Seamus Mallon, now 79, says Tony Blair and Bertie Ahern allowed Sinn Féin to set the agenda in the peace process
Seamus Mallon, now 79, says Tony Blair and Bertie Ahern allowed Sinn Féin to set the agenda in the peace process Seamus Mallon, now 79, says Tony Blair and Bertie Ahern allowed Sinn Féin to set the agenda in the peace process

A FORMER deputy first minister has castigated the peace process leadership of Bertie Ahern and Tony Blair, saying they were in it for their own glory.

The then taoiseach and prime minister were so keen to become known as peacemakers that they made the “fundamental mistake” of allowing Sinn Féin into government before the IRA decommissioned its arms, Seamus Mallon, pictured, has said.
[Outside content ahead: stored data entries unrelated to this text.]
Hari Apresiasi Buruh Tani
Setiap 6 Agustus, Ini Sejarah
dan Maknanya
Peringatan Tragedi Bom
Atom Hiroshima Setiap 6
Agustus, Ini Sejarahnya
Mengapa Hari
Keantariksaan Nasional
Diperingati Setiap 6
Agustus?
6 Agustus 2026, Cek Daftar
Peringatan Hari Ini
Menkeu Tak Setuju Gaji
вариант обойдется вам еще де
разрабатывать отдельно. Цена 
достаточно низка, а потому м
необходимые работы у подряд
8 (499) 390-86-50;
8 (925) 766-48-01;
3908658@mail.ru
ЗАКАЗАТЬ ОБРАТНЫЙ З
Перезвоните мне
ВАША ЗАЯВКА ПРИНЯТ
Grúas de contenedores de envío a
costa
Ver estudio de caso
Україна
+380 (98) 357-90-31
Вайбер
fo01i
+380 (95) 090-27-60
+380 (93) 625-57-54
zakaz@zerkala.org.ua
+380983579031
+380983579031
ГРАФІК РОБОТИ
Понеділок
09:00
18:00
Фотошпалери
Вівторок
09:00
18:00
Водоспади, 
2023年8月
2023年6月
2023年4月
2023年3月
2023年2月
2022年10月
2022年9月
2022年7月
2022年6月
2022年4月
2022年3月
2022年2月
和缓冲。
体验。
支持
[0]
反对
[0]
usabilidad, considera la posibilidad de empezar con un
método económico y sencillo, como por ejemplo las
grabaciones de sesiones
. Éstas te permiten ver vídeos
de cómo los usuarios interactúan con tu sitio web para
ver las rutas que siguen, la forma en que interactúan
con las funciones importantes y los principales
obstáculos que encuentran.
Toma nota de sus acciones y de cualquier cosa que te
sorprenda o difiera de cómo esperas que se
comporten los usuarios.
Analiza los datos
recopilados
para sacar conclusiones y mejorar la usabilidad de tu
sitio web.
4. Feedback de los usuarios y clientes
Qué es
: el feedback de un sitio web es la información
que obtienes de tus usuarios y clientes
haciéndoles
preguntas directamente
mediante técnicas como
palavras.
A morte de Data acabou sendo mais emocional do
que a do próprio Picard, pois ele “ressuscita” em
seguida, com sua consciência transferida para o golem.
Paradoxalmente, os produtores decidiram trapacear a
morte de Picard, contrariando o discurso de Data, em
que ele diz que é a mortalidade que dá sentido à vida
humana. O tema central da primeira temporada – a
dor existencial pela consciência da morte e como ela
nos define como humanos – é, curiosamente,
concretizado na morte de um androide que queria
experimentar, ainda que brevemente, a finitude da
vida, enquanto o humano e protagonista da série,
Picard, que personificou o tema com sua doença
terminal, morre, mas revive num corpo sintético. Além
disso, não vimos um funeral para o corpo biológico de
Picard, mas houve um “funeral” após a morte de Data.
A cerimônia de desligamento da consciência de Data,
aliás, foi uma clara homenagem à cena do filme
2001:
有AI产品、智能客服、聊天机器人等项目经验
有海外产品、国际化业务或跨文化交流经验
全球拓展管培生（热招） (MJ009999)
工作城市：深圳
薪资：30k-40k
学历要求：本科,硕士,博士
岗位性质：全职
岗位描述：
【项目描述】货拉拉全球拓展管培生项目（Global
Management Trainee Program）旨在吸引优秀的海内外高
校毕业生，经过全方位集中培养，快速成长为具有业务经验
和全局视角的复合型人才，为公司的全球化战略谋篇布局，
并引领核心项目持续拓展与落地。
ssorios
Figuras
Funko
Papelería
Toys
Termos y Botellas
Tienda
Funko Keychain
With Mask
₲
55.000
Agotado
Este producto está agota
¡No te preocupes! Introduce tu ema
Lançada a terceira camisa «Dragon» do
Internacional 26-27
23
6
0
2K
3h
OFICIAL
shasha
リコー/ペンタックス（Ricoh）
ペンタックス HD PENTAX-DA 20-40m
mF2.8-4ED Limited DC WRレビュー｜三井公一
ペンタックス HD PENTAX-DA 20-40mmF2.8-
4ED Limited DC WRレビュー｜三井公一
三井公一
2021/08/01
In a devastating account of their leadership, the former SDLP deputy leader said Mr Blair and Mr Ahern allowed Sinn Féin to set the agenda because they “wanted big handshakes and to be known throughout the world as the men of peace who had brought the warring tribes together”.

The 79-year-old, a key figure in the peace process, said that although the 1998 Good Friday Agreement was a “great step forward”, it was part of a “flawed process” which ignored middle-ground nationalism and unionism in favour of “the extremes”.

“The Anglo Irish Agreement [1985] and the Joint Declaration [1993] were based by the two governments on the strategy that you built out from the middle,” he said.

“Now that changed to a position where you told the middle to f*** off in reality and brought in the extremes and there is where I believe it was flawed.”

He was particularly critical of Mr Blair, who he said was a “tremendous performer within the Commons, and the media” but a man “who had a 


moral position on everything and had no compunction about acting immorally”.

When asked if he thought Mr Blair was a hypocrite he said: “Oh God yes, I have no problem with that at all.”

Mr Mallon insisted that if the British and Irish governments had told Sinn Féin they would not be allowed into government until the IRA got rid of its arms “they would have done it [decommissioned] because they were holding onto the arms as a political weapon”.

He said the governments’ failure “devalued and tarnished the Agreement and the currency of politics”.

The former Newry and Armagh MP also claimed “sanctioned” IRA “racketeering” is still going on his former constituency.

“I am talking about a county where there is a huge black economy,” he says in an interview in today’s Irish Catholic.

Asked if he believes if the IRA still holds significant sway in the constituency he said: “It holds sway in parts of it where the people who live there are literally in fear of their lives”.

Mr Mallon stepped down as deputy first minister in 2001 to care for his wife Gertrude who was ill with dementia.

He revealed that after he retired as an MP in 2005 he declined a peerage.

“From my political perspective I want Britain out of here,” he said.

“Wouldn’t it be gross hypocrisy, if holding the political views that I have, an act of gross hypocrisy for me to become a Peer of the Realm that I wanted to disengage from?”

Mr Mallon also rejected suggestions that the SDLP may join the Ulster Unionists in an opposition at Stormont.

“We had 80 odd years sitting on the sidelines – not going back there,” he said.